Comparative Effectiveness Research: Is "Synchronicity" a Valid Outcome?
Efforts to compare strategies for healthcare delivery must evaluate effectiveness in terms of the outcomes that we care about most.
In our highly fragmented healthcare system, patients deal with untold complexity when managing their chronic conditions. Patients frequently take multiple medications at several different times during the day. Prescriptions for these drugs often are written by many different prescribers, and patients may fill these prescriptions at different pharmacies, often on different days.1 This complexity of care contributes to nonadherence to prescribed therapy2 and to the inefficiency and high costs of care, and may meaningfully affect health outcomes. As a result, efforts to improve the quality of care and reduce healthcare costs must account for complexity, and we must strive to create simpler systems to streamline care and to make it easier for patients to adhere to therapy.
But first we need to understand the problem. In this issue of The American Journal of Pharmacy Benefits, Nordstrom and colleagues compared the levels of synchronicity of care for 2 different preparations of erythropoiesis-stimulating agents (ESAs) and the chemotherapeutic agents that cause the anemia that these therapies ameliorate.3 The authors found that most ESAs are administered on the same visit as chemotherapy, but that one agent (darbepoetin alfa) was more likely to be synchronized with chemotherapy than the other (epoetin alfa). The authors suggest that this synchronicity of therapy offers potential benefits in terms of patient convenience and healthcare costs.
Nordstrom and colleagues’ study is of particular interest because it is, in essence, a novel type of comparative effectiveness analysis. Comparative effectiveness research is intended to provide a better understanding of how different treatment regimens affect outcomes by comparing their impacts on health benefits (eg, length or quality of life) and safety. However, comparative effectiveness studies also should evaluate different models of care because how care is delivered may be just as important as what is delivered. This factor is especially important because of substantial deficits in healthcare quality and the massive variability in care that patients receive in the United States. As a result we must look to comparative effectiveness evaluations to compare how different healthcare systems, policies, and structures influence outcomes.
In the specific case of cancer, we need to better understand how to coordinate complex care, because we must treat the underlying disease while also managing a myriad of symptoms and side effects. We also need to move toward a shared understanding about reasonable goals, expectations for therapy, and futility, so that we do not needlessly administer expensive care that can do little to improve outcomes. Comparative effectiveness studies that compare different approaches to cancer management will unquestionably move us in this direction.
But comparative effectiveness studies, regardless of whether they are evaluating specific therapies or their mode of delivery, are of value only when they provide truly important guidance about outcomes. In theory, improving the synchronization of complex treatment regimens sounds appealing, especially given the existing literature documenting the relationship between synchronization and improved medication adherence. But in the case of cancer and ESA, do we know whether patients whose care was more synchronized are any more likely to adhere to the therapy that was advised by their physician? More importantly, do we know whether greater adherence to ESAs and synchronization with chemotherapy administration lead to improvements in clinical outcomes?
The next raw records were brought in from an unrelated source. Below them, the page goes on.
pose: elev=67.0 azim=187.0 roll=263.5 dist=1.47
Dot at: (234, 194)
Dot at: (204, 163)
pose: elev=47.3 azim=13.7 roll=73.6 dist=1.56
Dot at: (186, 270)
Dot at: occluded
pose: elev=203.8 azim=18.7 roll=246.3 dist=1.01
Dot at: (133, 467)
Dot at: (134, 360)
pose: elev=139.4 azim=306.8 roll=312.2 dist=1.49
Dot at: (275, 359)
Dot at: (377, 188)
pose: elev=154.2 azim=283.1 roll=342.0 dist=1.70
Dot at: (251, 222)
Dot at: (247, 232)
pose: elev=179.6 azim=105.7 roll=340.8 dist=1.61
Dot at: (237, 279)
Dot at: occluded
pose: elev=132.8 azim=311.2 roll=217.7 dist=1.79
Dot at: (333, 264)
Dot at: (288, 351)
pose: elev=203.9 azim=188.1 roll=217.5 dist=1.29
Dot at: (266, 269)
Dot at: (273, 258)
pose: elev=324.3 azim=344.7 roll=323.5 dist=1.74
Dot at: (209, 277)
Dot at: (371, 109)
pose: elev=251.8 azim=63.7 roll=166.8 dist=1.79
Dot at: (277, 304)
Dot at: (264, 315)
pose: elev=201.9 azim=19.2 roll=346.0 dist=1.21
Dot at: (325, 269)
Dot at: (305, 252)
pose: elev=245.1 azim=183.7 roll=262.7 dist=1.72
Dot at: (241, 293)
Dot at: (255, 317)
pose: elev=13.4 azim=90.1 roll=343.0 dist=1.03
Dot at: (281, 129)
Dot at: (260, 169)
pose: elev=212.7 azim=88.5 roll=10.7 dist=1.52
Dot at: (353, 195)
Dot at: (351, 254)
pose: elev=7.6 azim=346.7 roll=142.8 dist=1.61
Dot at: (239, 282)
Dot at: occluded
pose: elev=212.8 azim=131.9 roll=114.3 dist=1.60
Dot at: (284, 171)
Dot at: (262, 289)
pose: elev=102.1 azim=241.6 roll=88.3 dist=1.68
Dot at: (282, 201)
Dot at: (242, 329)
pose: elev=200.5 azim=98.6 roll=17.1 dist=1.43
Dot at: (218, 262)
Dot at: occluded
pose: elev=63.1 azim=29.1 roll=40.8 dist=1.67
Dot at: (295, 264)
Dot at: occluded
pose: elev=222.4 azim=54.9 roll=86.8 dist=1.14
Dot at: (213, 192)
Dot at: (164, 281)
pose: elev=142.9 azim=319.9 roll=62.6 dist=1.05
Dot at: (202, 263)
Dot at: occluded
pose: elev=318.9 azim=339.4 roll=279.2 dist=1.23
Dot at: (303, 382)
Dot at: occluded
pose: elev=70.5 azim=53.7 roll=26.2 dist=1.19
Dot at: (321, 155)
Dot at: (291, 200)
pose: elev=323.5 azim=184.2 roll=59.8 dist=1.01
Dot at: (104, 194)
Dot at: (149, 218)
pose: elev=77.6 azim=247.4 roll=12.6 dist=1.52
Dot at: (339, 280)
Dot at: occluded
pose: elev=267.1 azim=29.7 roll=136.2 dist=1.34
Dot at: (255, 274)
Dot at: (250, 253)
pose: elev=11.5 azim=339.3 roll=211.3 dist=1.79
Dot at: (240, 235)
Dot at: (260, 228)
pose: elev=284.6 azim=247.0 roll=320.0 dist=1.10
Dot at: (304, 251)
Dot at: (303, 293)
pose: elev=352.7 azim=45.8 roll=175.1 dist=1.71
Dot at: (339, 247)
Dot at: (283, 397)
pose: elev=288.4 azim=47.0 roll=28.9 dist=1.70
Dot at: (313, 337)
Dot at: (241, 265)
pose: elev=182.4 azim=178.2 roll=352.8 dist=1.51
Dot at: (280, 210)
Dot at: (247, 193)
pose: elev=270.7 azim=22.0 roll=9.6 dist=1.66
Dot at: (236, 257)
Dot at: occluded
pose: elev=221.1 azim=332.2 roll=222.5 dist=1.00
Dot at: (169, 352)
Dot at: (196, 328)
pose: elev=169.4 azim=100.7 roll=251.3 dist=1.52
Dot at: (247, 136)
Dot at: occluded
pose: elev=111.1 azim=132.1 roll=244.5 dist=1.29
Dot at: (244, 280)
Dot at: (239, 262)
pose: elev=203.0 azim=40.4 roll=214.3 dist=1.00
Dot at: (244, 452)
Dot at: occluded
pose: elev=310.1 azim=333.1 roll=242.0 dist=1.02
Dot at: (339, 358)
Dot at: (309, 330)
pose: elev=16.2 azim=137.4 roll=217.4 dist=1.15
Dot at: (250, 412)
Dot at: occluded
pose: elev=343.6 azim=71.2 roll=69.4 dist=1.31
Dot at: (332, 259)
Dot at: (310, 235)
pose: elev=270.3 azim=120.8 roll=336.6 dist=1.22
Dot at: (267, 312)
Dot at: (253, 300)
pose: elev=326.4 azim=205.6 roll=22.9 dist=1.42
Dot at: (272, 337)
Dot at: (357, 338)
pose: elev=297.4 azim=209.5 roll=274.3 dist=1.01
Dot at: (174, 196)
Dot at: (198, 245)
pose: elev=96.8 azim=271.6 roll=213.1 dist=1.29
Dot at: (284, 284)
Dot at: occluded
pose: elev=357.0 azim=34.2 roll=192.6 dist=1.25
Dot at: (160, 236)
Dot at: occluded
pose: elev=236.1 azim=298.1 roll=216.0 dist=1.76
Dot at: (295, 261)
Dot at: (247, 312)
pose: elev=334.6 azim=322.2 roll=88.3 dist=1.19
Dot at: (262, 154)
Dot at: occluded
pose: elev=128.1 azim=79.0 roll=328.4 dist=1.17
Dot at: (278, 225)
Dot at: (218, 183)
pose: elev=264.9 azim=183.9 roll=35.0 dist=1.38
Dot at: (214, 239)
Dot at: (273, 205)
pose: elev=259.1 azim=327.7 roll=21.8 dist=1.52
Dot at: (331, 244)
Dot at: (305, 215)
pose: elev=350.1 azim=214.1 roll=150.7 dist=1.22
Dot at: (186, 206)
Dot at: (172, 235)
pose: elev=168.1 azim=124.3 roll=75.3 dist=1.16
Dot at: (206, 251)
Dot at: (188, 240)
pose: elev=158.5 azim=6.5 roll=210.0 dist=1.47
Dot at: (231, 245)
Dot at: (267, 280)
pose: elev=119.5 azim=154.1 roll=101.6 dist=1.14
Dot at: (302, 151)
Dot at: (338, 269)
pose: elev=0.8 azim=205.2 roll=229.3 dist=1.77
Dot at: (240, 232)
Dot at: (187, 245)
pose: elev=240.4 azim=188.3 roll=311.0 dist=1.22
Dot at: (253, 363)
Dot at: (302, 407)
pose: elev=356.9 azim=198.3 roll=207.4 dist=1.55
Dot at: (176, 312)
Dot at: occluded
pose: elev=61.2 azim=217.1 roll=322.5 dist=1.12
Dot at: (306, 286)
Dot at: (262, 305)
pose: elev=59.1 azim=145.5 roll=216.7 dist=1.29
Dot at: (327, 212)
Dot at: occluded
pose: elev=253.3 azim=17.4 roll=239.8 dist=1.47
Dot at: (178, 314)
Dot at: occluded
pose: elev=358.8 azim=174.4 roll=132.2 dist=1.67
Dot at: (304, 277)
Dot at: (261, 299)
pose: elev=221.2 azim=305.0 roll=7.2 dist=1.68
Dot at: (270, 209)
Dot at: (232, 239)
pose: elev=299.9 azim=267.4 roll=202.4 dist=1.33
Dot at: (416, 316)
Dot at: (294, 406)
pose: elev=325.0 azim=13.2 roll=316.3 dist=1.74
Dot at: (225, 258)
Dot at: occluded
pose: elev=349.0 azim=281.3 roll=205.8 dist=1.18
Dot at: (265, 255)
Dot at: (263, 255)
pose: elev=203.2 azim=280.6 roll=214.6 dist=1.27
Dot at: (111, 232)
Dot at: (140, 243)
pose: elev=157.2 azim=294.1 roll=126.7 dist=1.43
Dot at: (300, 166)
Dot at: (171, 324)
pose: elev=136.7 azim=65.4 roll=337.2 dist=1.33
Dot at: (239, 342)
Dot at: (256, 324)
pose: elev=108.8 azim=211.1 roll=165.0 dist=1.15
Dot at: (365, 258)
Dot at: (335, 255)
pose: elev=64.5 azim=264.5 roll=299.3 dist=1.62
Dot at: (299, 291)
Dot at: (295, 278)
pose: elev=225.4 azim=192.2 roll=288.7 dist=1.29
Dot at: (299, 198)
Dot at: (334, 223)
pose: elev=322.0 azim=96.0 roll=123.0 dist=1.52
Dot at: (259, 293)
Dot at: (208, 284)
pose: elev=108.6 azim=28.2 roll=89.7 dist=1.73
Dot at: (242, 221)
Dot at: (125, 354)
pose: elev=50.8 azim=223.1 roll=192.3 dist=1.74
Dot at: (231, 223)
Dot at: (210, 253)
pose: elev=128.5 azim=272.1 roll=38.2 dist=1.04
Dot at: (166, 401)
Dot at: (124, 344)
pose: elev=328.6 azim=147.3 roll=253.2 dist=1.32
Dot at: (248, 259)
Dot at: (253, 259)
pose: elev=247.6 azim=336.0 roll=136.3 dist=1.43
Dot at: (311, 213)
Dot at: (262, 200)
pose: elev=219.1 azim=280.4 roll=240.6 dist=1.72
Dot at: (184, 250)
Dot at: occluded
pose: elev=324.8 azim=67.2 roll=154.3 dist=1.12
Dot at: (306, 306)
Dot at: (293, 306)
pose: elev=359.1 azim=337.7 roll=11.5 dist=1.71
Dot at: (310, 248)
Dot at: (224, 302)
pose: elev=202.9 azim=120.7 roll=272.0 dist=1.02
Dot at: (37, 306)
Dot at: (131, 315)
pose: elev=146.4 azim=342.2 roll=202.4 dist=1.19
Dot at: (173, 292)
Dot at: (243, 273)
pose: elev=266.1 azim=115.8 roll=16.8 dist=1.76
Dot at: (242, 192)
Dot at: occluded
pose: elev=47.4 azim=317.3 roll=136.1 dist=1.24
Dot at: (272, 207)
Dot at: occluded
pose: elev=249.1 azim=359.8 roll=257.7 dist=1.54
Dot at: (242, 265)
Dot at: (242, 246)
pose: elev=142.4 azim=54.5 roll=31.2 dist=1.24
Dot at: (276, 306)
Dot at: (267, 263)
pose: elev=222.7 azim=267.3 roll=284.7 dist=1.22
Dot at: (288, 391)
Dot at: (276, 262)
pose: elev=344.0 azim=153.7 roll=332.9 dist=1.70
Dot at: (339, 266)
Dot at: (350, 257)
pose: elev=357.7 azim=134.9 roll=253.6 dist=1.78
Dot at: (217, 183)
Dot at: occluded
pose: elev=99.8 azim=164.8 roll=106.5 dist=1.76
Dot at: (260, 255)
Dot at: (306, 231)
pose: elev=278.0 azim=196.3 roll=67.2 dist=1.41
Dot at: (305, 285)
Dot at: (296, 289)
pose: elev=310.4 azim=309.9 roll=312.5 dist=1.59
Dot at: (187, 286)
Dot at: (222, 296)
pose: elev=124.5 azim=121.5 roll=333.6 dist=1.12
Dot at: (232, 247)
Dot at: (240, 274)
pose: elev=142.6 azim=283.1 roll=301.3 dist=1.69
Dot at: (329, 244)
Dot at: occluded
As the authors note, during the period that this study was conducted, evidence surfaced indicating that ESAs may cause harm when administered to patients with hemoglobin levels greater than 10 g/dL. As a result, increased synchronization may well have led to the overuse of ESAs in patients for whom the medication results in more harms than benefits. Thus, comparative effectiveness research can help us establish whether it is preferable to carefully follow a patient’s blood counts and only administer ESAs when hemoglobin falls to a specified level or to administer them on a regular basis.
Studies that compare ways in which we deliver care are every bit as essential as studies that compare the effects of different medications. For comparative effectiveness studies comparing medication effects, we have a limited set of potential acceptable outcomes. Similarly, efforts to compare strategies for healthcare delivery must evaluateeffectiveness in terms of the outcomes that we care about most. We must not blindly assume that greater synchronization of care will benefi t patients and save the healthcare system money. Such an assumption would be no different from assumptions made by pay-for-performance programs when they create incentives for changes in surrogate markers that turn out to be associated with worse, not better, healthcare outcomes.4
We must be very thoughtful about the outcomes on which we focus in comparative effectiveness research and be sure that these outcomes correspond to real benefits for our patients. Nordstrom and colleagues have described patterns in the complexity of cancer management. This study should be interpreted as just the beginning of a line of inquiry to better understand the effects of simplification on patient outcomes and to improve the systems we use to deliver that care.